Goldman Sachs Group Inc. said Wednesday that its second-quarter results might have attracted some unwanted attention.
The investment bank said in a regulatory filing that the government has started investigations into its pay practices and credit derivatives trading. Goldman said it was cooperating but declined to give further details.
The government inquiries came after Goldman stunned Wall Street last month by reporting the biggest quarterly profit in its 140-year history. And less than a year after it received government Tarp funds, the firm reported it set aside $11.4 billion for employee compensation.
Goldman's dominance of trading floors helped power the $3.44 billion second-quarter profit. In fact, the firm said in the regulatory filing that it made $100 million in trading revenue on a record 46 separate days during the quarter.

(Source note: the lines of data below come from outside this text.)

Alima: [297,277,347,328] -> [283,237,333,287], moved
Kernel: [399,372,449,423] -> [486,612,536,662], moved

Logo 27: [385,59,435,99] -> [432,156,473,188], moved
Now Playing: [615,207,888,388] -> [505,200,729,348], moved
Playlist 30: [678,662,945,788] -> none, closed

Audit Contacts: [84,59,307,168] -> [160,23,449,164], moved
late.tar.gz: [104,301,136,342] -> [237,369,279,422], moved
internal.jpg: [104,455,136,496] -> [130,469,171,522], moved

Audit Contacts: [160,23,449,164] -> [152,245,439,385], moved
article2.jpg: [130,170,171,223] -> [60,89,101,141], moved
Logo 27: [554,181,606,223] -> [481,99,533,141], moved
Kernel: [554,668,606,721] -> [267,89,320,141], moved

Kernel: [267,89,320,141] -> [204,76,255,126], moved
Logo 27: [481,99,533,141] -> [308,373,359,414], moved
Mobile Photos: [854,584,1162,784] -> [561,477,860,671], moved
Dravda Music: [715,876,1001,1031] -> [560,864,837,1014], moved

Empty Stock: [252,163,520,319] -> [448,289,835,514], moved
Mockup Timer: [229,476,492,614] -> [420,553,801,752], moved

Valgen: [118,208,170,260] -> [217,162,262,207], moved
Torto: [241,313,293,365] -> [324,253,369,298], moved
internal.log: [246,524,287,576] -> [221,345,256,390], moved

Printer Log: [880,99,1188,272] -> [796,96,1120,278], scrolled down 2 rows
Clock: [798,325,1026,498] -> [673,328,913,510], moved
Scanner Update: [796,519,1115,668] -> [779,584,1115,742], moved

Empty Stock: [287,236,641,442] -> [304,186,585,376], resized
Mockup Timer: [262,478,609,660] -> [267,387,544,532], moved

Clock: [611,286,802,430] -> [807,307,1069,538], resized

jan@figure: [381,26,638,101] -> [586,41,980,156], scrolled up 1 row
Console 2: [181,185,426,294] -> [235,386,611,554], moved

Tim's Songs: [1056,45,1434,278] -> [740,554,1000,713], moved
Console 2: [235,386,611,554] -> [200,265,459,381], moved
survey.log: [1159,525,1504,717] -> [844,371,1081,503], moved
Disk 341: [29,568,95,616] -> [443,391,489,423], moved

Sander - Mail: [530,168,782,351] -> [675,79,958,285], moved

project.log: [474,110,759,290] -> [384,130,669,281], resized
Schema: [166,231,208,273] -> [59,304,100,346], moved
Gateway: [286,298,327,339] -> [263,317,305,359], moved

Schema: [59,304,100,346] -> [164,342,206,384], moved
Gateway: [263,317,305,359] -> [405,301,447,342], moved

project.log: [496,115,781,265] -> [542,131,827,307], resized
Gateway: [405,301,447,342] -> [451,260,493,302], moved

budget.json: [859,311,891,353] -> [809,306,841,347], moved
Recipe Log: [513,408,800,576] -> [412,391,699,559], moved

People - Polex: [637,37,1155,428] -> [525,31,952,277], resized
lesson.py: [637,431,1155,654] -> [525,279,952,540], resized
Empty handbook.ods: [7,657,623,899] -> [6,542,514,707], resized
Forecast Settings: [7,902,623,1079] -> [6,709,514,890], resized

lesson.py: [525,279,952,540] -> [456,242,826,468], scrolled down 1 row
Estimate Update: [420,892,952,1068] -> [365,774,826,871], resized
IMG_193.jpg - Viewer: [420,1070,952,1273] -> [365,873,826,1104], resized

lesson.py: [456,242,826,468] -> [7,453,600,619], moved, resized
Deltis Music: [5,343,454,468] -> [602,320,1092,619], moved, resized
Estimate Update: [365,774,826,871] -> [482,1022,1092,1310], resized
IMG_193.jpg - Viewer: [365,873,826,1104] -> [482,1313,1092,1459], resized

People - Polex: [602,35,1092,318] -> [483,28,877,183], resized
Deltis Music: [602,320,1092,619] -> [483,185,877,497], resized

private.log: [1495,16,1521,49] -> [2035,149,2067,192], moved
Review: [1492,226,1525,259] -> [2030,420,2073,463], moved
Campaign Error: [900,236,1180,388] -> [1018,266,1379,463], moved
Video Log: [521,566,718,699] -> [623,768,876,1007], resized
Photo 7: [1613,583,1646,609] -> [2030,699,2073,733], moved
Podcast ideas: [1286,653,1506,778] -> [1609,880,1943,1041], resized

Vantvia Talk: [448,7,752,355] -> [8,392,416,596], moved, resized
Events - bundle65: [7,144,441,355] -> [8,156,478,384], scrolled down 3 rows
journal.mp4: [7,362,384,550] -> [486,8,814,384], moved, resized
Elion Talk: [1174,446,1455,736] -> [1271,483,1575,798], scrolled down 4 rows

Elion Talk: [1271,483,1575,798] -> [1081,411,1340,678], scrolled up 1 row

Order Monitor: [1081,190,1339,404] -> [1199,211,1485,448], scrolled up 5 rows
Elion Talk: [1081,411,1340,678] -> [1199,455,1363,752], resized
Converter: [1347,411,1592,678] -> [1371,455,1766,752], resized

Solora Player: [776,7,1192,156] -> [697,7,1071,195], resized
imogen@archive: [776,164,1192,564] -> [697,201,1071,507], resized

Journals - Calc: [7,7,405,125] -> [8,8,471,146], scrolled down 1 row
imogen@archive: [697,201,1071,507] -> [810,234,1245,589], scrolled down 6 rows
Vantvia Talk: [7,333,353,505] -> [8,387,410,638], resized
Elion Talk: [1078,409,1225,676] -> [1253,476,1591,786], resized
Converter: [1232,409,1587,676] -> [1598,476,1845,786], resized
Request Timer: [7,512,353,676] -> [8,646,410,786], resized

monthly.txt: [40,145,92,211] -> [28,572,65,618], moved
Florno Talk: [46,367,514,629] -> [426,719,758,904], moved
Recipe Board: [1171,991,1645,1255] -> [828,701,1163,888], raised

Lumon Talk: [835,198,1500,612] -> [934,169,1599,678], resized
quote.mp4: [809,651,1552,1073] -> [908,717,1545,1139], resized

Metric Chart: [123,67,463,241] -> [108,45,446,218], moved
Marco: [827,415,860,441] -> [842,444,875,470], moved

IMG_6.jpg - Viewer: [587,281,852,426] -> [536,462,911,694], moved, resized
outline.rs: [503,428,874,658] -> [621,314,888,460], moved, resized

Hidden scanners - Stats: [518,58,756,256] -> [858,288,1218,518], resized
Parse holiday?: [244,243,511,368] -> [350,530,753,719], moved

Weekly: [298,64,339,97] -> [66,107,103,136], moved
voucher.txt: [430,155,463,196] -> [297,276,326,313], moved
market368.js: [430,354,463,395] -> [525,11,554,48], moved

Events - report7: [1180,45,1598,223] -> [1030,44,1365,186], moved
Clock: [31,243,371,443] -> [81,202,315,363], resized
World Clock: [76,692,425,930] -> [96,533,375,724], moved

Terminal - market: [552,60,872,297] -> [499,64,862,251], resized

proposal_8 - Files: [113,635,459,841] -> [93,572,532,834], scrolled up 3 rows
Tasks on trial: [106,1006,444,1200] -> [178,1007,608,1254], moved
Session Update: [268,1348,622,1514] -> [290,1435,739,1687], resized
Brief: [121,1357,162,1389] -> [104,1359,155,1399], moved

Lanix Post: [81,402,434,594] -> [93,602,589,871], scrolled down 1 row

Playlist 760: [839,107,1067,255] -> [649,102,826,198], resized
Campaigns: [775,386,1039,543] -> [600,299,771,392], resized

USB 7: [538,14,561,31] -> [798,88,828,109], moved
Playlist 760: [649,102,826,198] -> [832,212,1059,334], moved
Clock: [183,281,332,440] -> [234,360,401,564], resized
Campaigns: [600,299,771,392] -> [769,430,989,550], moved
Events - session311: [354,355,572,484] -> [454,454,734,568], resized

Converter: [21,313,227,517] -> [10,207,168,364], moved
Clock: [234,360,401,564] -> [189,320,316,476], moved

Goldman logged trading losses on only two days during the quarter, according to the filing with the Securities and Exchange Commission. On each of the other days, Goldman made at least $50 million by making bigger bets and taking advantage of the market's dislocation. Goldman's credit derivatives business also helped drive second-quarter earnings, and also piqued the interest of government investigators. The firm is a leader in issuing, and trading, derivatives that offer protection against the risk in bonds and other debt.
The Justice Department's antitrust division started its investigation this summer into big banks' dominance of credit-default swaps and other derivatives.